Das Gebäude wurde zwischen 1874 und 1878 von Architekt José Segundo de Lema entworfen und war das erste Homöopathische Krankenhaus in Spanien. Während des Spanischen Bürgerkriegs ab 1936 wurde es zu einem Notfallzentrum umgewandelt, kehrte danach zur medizinischen Versorgung zurück, wurde aber ab den 1970er Jahren zunehmend vernachlässigt und 1980 geschlossen.
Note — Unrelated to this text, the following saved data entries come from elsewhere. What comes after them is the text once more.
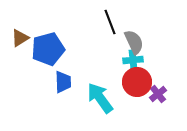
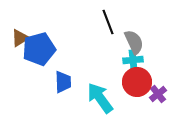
black line: moved 2 px left
blue pentagon: moved 9 px left
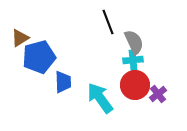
blue pentagon: moved 8 px down
red circle: moved 2 px left, 3 px down
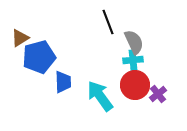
cyan arrow: moved 2 px up
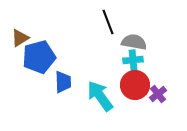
gray semicircle: rotated 55 degrees counterclockwise
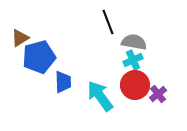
cyan cross: rotated 18 degrees counterclockwise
Der Zugang zum Gelände ist möglich, doch Besuche sollten im Voraus geplant werden, da die Nutzung des Gebäudes eingeschränkt ist und es sich derzeit teilweise um ein privates Bildungsgelände handelt. Das Gebäude liegt an der Straße Eloy Gonzalo in Chamberí und ist mit öffentlichen Verkehrsmitteln erreichbar, wobei der schönen Gartenbereich bei gutem Wetter erkundet werden kann.
Der Gründer José Núñez Pernía wurde ursprünglich im Garten des Krankenhauses neben einer Statue des Heiligen Josef begraben, doch seine Überreste wurden 1994 in eine Kapelle im Gebäude überführt. Diese ungewöhnliche Ruhestätte unterstreicht die tiefe Bindung zwischen dem Gründer und seiner medizinischen Mission.